È lunedì mattina e la Spagna è sparita. L’intera nazione
comprese le isole, la sera precedente c’era e ora non più. La Francia ha un
grosso strappo sui Pirenei e nel bel mezzo dell’oceano Atlantico galleggia
abbandonata l’isola del Portogallo.
Se la Spagna è sparita, gli spagnoli non sono certo più
ritracciabili. Sono scomparse le isole Canarie, le exclave di Ceuta e Melilla,
le isole Selvagge vicino a Madera, la famiglia reale, la bandiera con le due strisce
rosse e quella gialla, il castello d’oro della Castiglia, il leone rampante
color porpora del León, il melograno di Granada, lo stretto di Gibilterra esclusa
Gibilterra, i mariscos, le olive verdi e nere, il Pincho e le Tapas, il
prosciutto Jamón Serrano, la paella di Valencia, la zuppa d’aglio e il
gazpacho andaluso, il cocido di Madrid, il pisto manchego, i vini di Jerez, la
sangria, lo spumante della Catalogna, i mulini a vento di Don Chisciotte, la
spada del Cid, l’acquedotto di Segovia, la statua dell’Orso e del Corbezzolo a
Puerta del Sol, l’Alhambra, le spiagge, le case, i tetti, i tergicristalli
delle Seat, i gatti, i baffi, i sassolini delle scarpe, i turisti, la Sagrada
Familia, i tori, le vacche, i Gonzales e i Ramirez, i quadri di Picasso e di
Dalì, i segnali stradali, le strade e tutto il resto.
C’è un gran fermento in tutto il mondo, i giornalisti si
sprecano con i titoli più apocalittici, “Sono stati gli Alieni?” oppure “Una
nuova arma di distruzione di massa minaccia il mondo?”
Gli specialisti parlano di collasso geologico, di un’enorme
dolina, ma poi smentiscono tutto. Non ci sono crolli, non si è avvertito nessun
boato. Nel fondale marino, nessuna faglia, nessuna spaccatura che confermi uno
spaventoso risucchio. Lasciamo ai politici e agli opinionisti i dibattiti, e le
vuote chiacchiere ai bar sport: nessuno riesce a spiegare quello che è sotto
gli occhi di tutti. La Spagna non esiste più.
Sono quasi le dieci del mattino e Juan Pierre, un impiegato
franco-ispanico della dogana di Hendaye, sta facendo colazione seduto al solito
tavolo del solito bar, mentre contempla il nuovo grande mare che ha spaccato in
due il Golfo di Guascogna.
Juan Pierre, sguardo assente e cannuccia conficcata tra le
labbra, sorbisce il suo frappè all’avocado, mentre la cameriera arriva con il
croissant. Il doganiere, che ha realizzato di essere appena diventato disoccupato,
è un perfetto meticcio: madre francese e padre spagnolo, indolente spagnolo e spavaldo
francese, è uno champagne mescolato alla sangria.
Il padrone del bar invece è un vecchio basco con la faccia
piena di rughe e le mani pesanti e callose. Pulisce il bancone e mugugna “brutta
storia, brutta storia”, non sa cos’altro aggiungere e forse per lui è proprio
una Brutta Storia perché i Paesi Baschi sono scomparsi insieme alla Spagna, un’insopportabile
beffa per un fiero indipendentista come lui.
Juan Pierre però non lo ascolta.
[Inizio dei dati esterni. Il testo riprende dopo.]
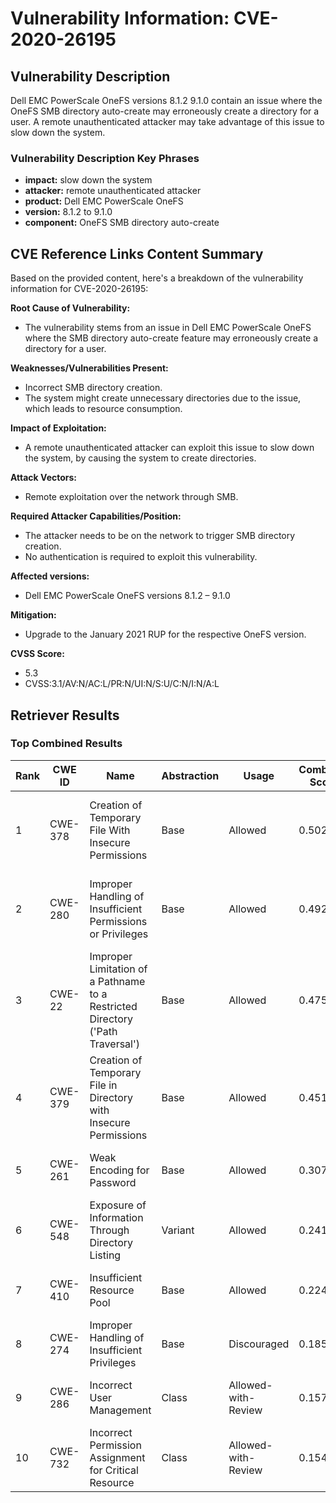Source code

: # Vulnerability Information: CVE-2020-26195

## Vulnerability Description
Dell EMC PowerScale OneFS versions 8.1.2 9.1.0 contain an issue where the OneFS SMB directory auto-create may erroneously create a directory for a user. A remote unauthenticated attacker may take advantage of this issue to slow down the system.

### Vulnerability Description Key Phrases
- **impact:** slow down the system
- **attacker:** remote unauthenticated attacker
- **product:** Dell EMC PowerScale OneFS
- **version:** 8.1.2 to 9.1.0
- **component:** OneFS SMB directory auto-create

## CVE Reference Links Content Summary
Based on the provided content, here's a breakdown of the vulnerability information for CVE-2020-26195:

**Root Cause of Vulnerability:**
- The vulnerability stems from an issue in Dell EMC PowerScale OneFS where the SMB directory auto-create feature may erroneously create a directory for a user.

**Weaknesses/Vulnerabilities Present:**
- Incorrect SMB directory creation.
- The system might create unnecessary directories due to the issue, which leads to resource consumption.

**Impact of Exploitation:**
- A remote unauthenticated attacker can exploit this issue to slow down the system, by causing the system to create directories.

**Attack Vectors:**
- Remote exploitation over the network through SMB.

**Required Attacker Capabilities/Position:**
- The attacker needs to be on the network to trigger SMB directory creation.
- No authentication is required to exploit this vulnerability.

**Affected versions:**
- Dell EMC PowerScale OneFS versions 8.1.2 – 9.1.0

**Mitigation:**
- Upgrade to the January 2021 RUP for the respective OneFS version.

**CVSS Score:**
- 5.3
- CVSS:3.1/AV:N/AC:L/PR:N/UI:N/S:U/C:N/I:N/A:L

## Retriever Results

### Top Combined Results

| Rank | CWE ID | Name | Abstraction | Usage | Combined Score | Retrievers | Individual Scores |
|------|--------|------|-------------|-------|---------------|------------|-------------------|
| 1 | CWE-378 | Creation of Temporary File With Insecure Permissions | Base | Allowed | 0.5026 | dense, sparse, graph | dense: 0.505, sparse: 0.062, graph: 0.599 |
| 2 | CWE-280 | Improper Handling of Insufficient Permissions or Privileges  | Base | Allowed | 0.4920 | dense, sparse, graph | dense: 0.482, sparse: 0.101, graph: 0.538 |
| 3 | CWE-22 | Improper Limitation of a Pathname to a Restricted Directory ('Path Traversal') | Base | Allowed | 0.4757 | dense, sparse, graph | dense: 0.474, sparse: 0.057, graph: 0.576 |
| 4 | CWE-379 | Creation of Temporary File in Directory with Insecure Permissions | Base | Allowed | 0.4514 | dense, sparse, graph | dense: 0.451, sparse: 0.064, graph: 0.530 |
| 5 | CWE-261 | Weak Encoding for Password | Base | Allowed | 0.3076 | sparse, graph | sparse: 0.065, graph: 0.757 |
| 6 | CWE-548 | Exposure of Information Through Directory Listing | Variant | Allowed | 0.2415 | dense, sparse | dense: 0.454, sparse: 0.060 |
| 7 | CWE-410 | Insufficient Resource Pool | Base | Allowed | 0.2242 | sparse, graph | sparse: 0.062, graph: 0.528 |
| 8 | CWE-274 | Improper Handling of Insufficient Privileges | Base | Discouraged | 0.1852 | dense, sparse | dense: 0.444, sparse: 0.056 |
| 9 | CWE-286 | Incorrect User Management | Class | Allowed-with-Review | 0.1574 | dense, sparse | dense: 0.465, sparse: 0.061 |
| 10 | CWE-732 | Incorrect Permission Assignment for Critical Resource | Class | Allowed-with-Review | 0.1544 | dense, sparse | dense: 0.457, sparse: 0.060 |

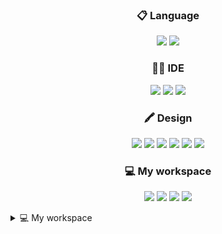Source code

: 
<h3 align="center">
<a>📋 Language</a>
</h3>

<p align="center">
  <img src="https://img.shields.io/badge/JavaScript-323330?style=for-the-badge&logo=javascript&logoColor=F7DF1E"/>
  <img src="https://img.shields.io/badge/TypeScript-007ACC?style=for-the-badge&logo=typescript&logoColor=white"/>
</p>


<h3 align="center">
<a>👩‍💻 IDE</a>
</h3>
<p align="center">
  <img src="https://img.shields.io/badge/Notepad++-90E59A.svg?style=for-the-badge&logo=notepad%2B%2B&logoColor=black"/>
  <img src="https://img.shields.io/badge/sublime_text-%23575757.svg?&style=for-the-badge&logo=sublime-text&logoColor=important"/>
  <img src="https://img.shields.io/badge/Visual_Studio_Code-0078D4?style=for-the-badge&logo=visual%20studio%20code&logoColor=white"/>

<h3 align="center">
<a>🖍 Design</a>
</h3>
<p align="center">
  <img src="https://img.shields.io/badge/Adobe%20after%20affects-CF96FD?style=for-the-badge&logo=Adobe%20after%20effects&logoColor=393665"/>
  <img src="https://img.shields.io/badge/Adobe%20Photoshop-31A8FF?style=for-the-badge&logo=Adobe%20Photoshop&logoColor=black"/>
  <img src="https://img.shields.io/badge/Adobe%20Premiere%20Pro-9999FF?style=for-the-badge&logo=Adobe%20Premiere%20Pro&logoColor=white"/>
  <img src="https://img.shields.io/badge/Adobe%20XD-470137?style=for-the-badge&logo=Adobe%20XD&logoColor=#FF61F6"/>
  <img src="https://img.shields.io/badge/Canva-%2300C4CC.svg?&style=for-the-badge&logo=Canva&logoColor=white"/>
  <img src="https://img.shields.io/badge/Figma-F24E1E?style=for-the-badge&logo=figma&logoColor=white"/>

<h3 align="center">
<a>💻 My workspace</a>
</h3>
<p align="center">
  <img src="https://img.shields.io/badge/Windows_11-0078d4?style=for-the-badge&logo=windows-11&logoColor=white"/>
  <img src="https://img.shields.io/badge/intel-core%20i9%209900K-%230071C5.svg?&style=for-the-badge&logo=intel&logoColor=white"/>
  <img src="https://img.shields.io/badge/RAM-64GB-%230071C5.svg?&style=for-the-badge&logoColor=white"/>
  <img src="https://img.shields.io/badge/NVIDIA-RTX 2080Ti-76B900?style=for-the-badge&logo=nvidia&logoColor=white"/>

<details>
<summary>
💻 My workspace
</summary>
<h2 align="center">
<a>🎮 Games</a>
</h2>
<p align="center">
  <img src="https://img.shields.io/badge/Steam-Richard%20La%20Ruina-000000?style=for-the-badge&logo=steam&logoColor=white"/>
    <img src="https://img.shields.io/badge/Riot_Games-ZdradaKali%20(EUW)-D32936?style=for-the-badge&logo=riot-games&logoColor=white"/>
  <img src="https://img.shields.io/badge/Battle.net-H4tsuneM1ku-000?style=for-the-badge&logo=battle.net&logoColor=148EFF"/>
  <img src="https://img.shields.io/badge/Epic%20Games-ZdradaKali-313131?style=for-the-badge&logo=Epic%20Games&logoColor=white"/>
  <img src="https://img.shields.io/badge/Origin-ZdradaKali-e95721?style=for-the-badge&logo=origin&logoColor=white"/>
  <img src="https://img.shields.io/badge/Nintendo_Switch-SW%208535%205305%200515-E60012?style=for-the-badge&logo=nintendo-switch&logoColor=white"/>
  <img src="https://img.shields.io/badge/PlayStation-Zdradamus-003791?style=for-the-badge&logo=playstation&logoColor=white"/>
  <img src="https://img.shields.io/badge/Xbox-ZdradaKali-107C10?style=for-the-badge&logo=xbox&logoColor=white"/>
</details>






<!--
**H4tsuneM1ku/H4tsuneM1ku** is a ✨ _special_ ✨ repository because its `README.md` (this file) appears on your GitHub profile.

Here are some ideas to get you started:

- 🔭 I’m currently working on ...
- 🌱 I’m currently learning ...
- 👯 I’m looking to collaborate on ...
- 🤔 I’m looking for help with ...
- 💬 Ask me about ...
- 📫 How to reach me: ...
- 😄 Pronouns: ...
- ⚡ Fun fact: ...
-->

<!-- <p align="center">
<a href="https://www.linkedin.com/in/alexandresanlim/" rel="nofollow">
  <img src="https://camo.githubusercontent.com/a493f6833f99fb3c85788d6d9305e6b7a42b838e5ee5d138fd9a8214a7e77472/68747470733a2f2f696d672e736869656c64732e696f2f62616467652f6c696e6b6564696e2d2532333030373742352e7376673f267374796c653d666f722d7468652d6261646765266c6f676f3d6c696e6b6564696e266c6f676f436f6c6f723d7768697465" data-canonical-src="https://img.shields.io/badge/linkedin-%230077B5.svg?&amp;style=for-the-badge&amp;logo=linkedin&amp;logoColor=white" style="max-width: 100%;"></a>
</p> -->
Non può fare a meno di
pensare a quello che ha lasciato dall’altra parte della frontiera.
Ramona è di Irún, sul versante spagnolo. Anche Ramona è
ovviamente sparita nella notte.
A Juan Pierre non importa già più del paese scomparso, della
sua mezza patria. Pensandoci bene, non gli sono mai piaciuti il parco Güell,
le corride, il Real Madrid e neanche quel suo squallido posto di lavoro alla
dogana. Lui rivorrebbe solo Ramona tra le braccia.
Lei però se n’è andata senza dire niente.
Juan Pierre ha solo questo pensiero fisso nella testa.
E tutto il resto, improvvisamente, scompare.